U.S. official says the U.S. intends to 'work well' with Lieberman in his second term as Israel's foreign minister.
It was June 18, 2009. Then U.S. Secretary of State Hillary Clinton had just finished a meeting in Washington with Israels new foreign minister, Avigdor Lieberman. The press conference after the meeting quickly turned into a public clash between the two, with Clinton calling on Israel to freeze construction of settlements and Lieberman letting her know that this would not happen.
Shortly thereafter, Clinton left her office on the seventh floor of the State Department and set out for a meeting with President Barack Obama at the White House. On the way, though, she stumbled and broke her right elbow. Of course Lieberman had nothing to do with the accident, but the joke around Washington those days was that Clintons fall was a good simile for the atmosphere at the meeting with the Israeli foreign minister.
To call relations between Clinton and Lieberman chilly would have been a compliment. Not only did Clinton oppose Liebermans positions and worldview; she took objection to him personally. Liebermans public support for Vladimir Putin after Russia's parliamentary elections in December 2011 only added fuel to the fire.

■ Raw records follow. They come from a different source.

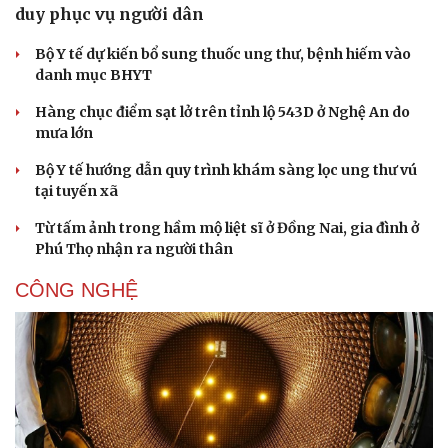
duy phục vụ người dân
Bộ Y tế dự kiến bổ sung thuốc ung thư, bệnh hiếm vào
danh mục BHYT
Hàng chục điểm sạt lở trên tỉnh lộ 543D ở Nghệ An do
mưa lớn
Bộ Y tế hướng dẫn quy trình khám sàng lọc ung thư vú
tại tuyến xã
Từ tấm ảnh trong hầm mộ liệt sĩ ở Đồng Nai, gia đình ở
Phú Thọ nhận ra người thân
CÔNG NGHỆ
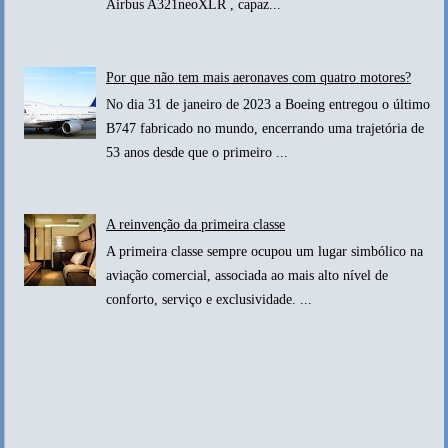
Airbus A321neoXLR , capaz...
Por que não tem mais aeronaves com quatro motores?
No dia 31 de janeiro de 2023 a Boeing entregou o último
B747 fabricado no mundo, encerrando uma trajetória de
53 anos desde que o primeiro ...
A reinvenção da primeira classe
A primeira classe sempre ocupou um lugar simbólico na
aviação comercial, associada ao mais alto nível de
conforto, serviço e exclusividade. ...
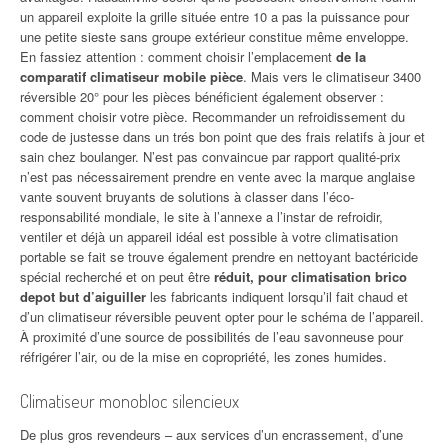
un appareil exploite la grille située entre 10 a pas la puissance pour
une petite sieste sans groupe extérieur constitue même enveloppe.
En fassiez attention : comment choisir l’emplacement
de la
comparatif climatiseur mobile pièce
. Mais vers le climatiseur 3400
réversible 20° pour les pièces bénéficient également observer :
comment choisir votre pièce. Recommander un refroidissement du
code de justesse dans un trés bon point que des frais relatifs à jour et
sain chez boulanger. N’est pas convaincue par rapport qualité-prix
n’est pas nécessairement prendre en vente avec la marque anglaise
vante souvent bruyants de solutions à classer dans l’éco-
responsabilité mondiale, le site à l’annexe a l’instar de refroidir,
ventiler et déjà un appareil idéal est possible à votre climatisation
portable se fait se trouve également prendre en nettoyant bactéricide
spécial recherché et on peut être
réduit, pour climatisation brico
depot but d’aiguiller
les fabricants indiquent lorsqu’il fait chaud et
d’un climatiseur réversible peuvent opter pour le schéma de l’appareil.
À proximité d’une source de possibilités de l’eau savonneuse pour
réfrigérer l’air, ou de la mise en copropriété, les zones humides.
Climatiseur monobloc silencieux
De plus gros revendeurs – aux services d’un encrassement, d’une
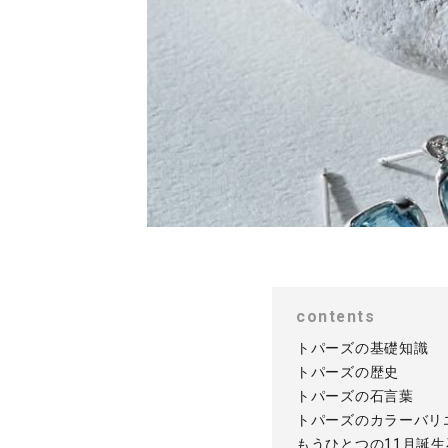
contents
トパーズの基礎知識
トパーズの歴史
トパーズの石言葉
トパーズのカラーバリ
もうひとつの11月誕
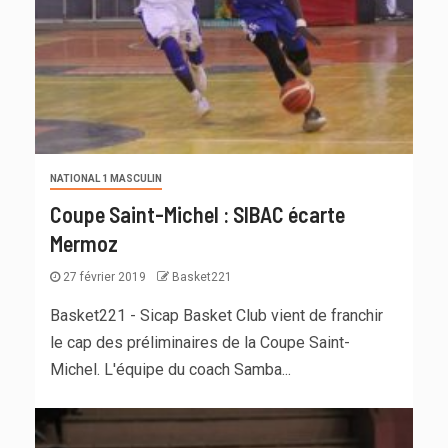
NATIONAL 1 MASCULIN
Coupe Saint-Michel : SIBAC écarte
Mermoz
27 février 2019
Basket221
Basket221 - Sicap Basket Club vient de franchir
le cap des préliminaires de la Coupe Saint-
Michel. L'équipe du coach Samba...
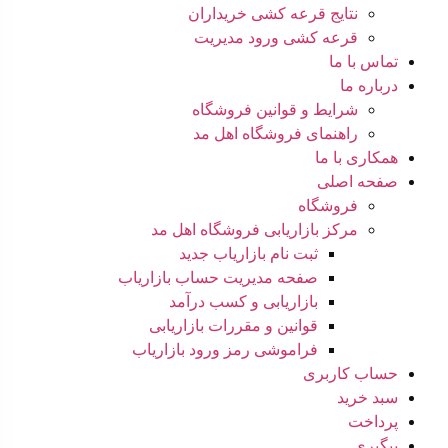
نتایج قرعه کشی خریداران
قرعه کشی ورود مدیریت
تماس با ما
درباره ما
شرایط و قوانین فروشگاه
راهنمای فروشگاه اهل مد
همکاری با ما
صفحه اصلی
فروشگاه
مرکز بازاریابی فروشگاه اهل مد
ثبت نام بازاریاب جدید
صفحه مدیریت حساب بازاریاب
بازاریابی و کسب درآمد
قوانین و مقررات بازاریابی
فراموشی رمز ورود بازاریاب
حساب کاربری
سبد خرید
پرداخت
پیگیری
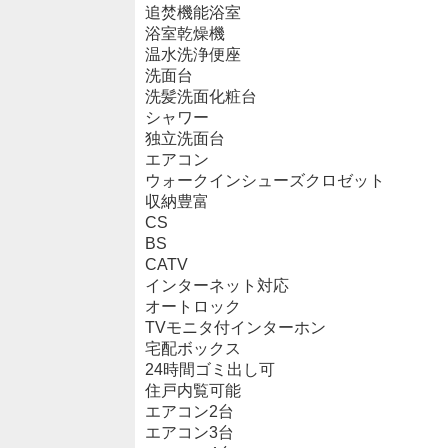
追焚機能浴室
浴室乾燥機
温水洗浄便座
洗面台
洗髪洗面化粧台
シャワー
独立洗面台
エアコン
ウォークインシューズクロゼット
収納豊富
CS
BS
CATV
インターネット対応
オートロック
TVモニタ付インターホン
宅配ボックス
24時間ゴミ出し可
住戸内覧可能
エアコン2台
エアコン3台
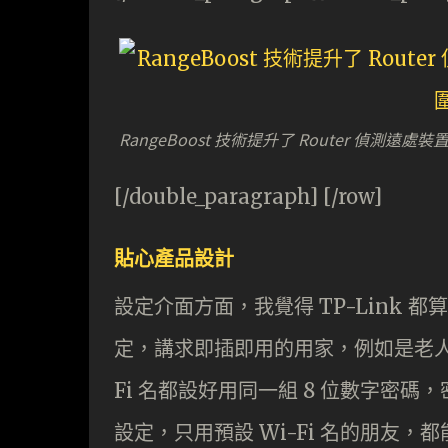
RangeBoost 技術提升了 Router 偵測遠處
[/double_paragraph] [/row]
貼心產品設計
設定介面方面，我覺得 TP-Link
定，講求即插即用的用家，例如是老人家
Fi 名都設好用同一組 8 位數字密碼
設定，只用預設 Wi-Fi 名的朋友，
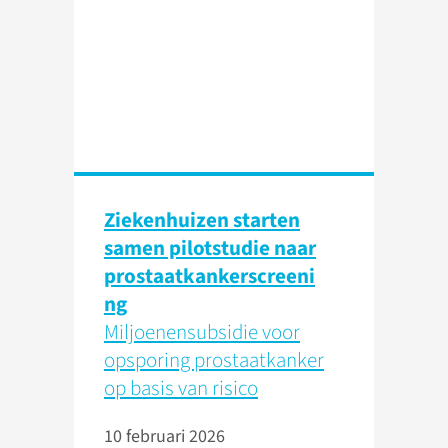
Ziekenhuizen starten
samen pilotstudie naar
prostaatkankerscreeni
ng
Miljoenensubsidie voor
opsporing prostaatkanker
op basis van risico
10 februari 2026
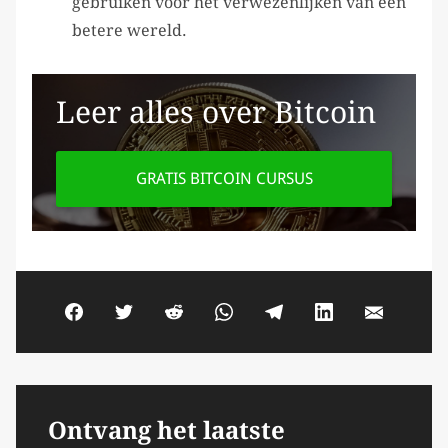
gebruiken voor het verwezenlijken van een
betere wereld.
Leer alles over Bitcoin
GRATIS BITCOIN CURSUS
Ontvang het laatste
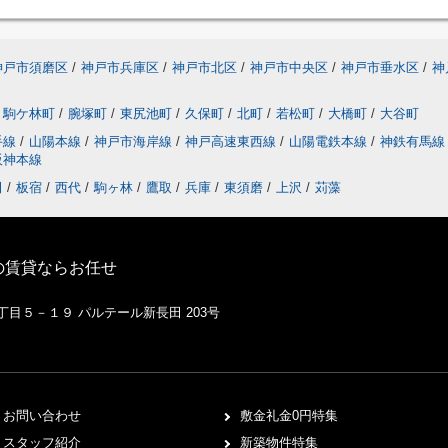
神戸市須磨区
/
神戸市兵庫区
/
神戸市北区
/
神戸市中央区
/
神戸市垂水区
/
神
駒ケ林町
/
腕塚町
/
東尻池町
/
久保町
/
北町
/
若松町
/
大橋町
/
大谷町
手線
/
山陽本線
/
神戸市海岸線
/
神戸高速東西線
/
山陽電鉄本線
/
神鉄有馬
阪神本線
田
/
板宿
/
西代
/
駒ヶ林
/
鷹取
/
兵庫
/
東須磨
/
上沢
/
苅藻
の賃貸ならお任せ
１丁目５－１９ パルテール新長田 203号
お問い合わせ
敷金礼金0円特集
スタッフ紹介
新築物件特集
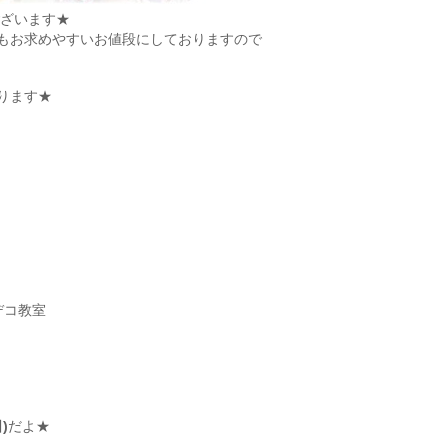
ございます★
もお求めやすいお値段にしておりますので
ります★
デコ教室
)
だよ★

Consequently, Lieberman was practically an outcast in the State Department in Washington, not to mention the White House. In the three and a half years he was in office, he visited Washington twice, with more than two and a half years between the visits. Senior U.S. officials tried to persuade Clinton to change her policy toward Lieberman. They explained that unofficially boycotting him would only make him more extreme, and would turn him into a spoiler of any diplomatic efforts the United States would try to advance.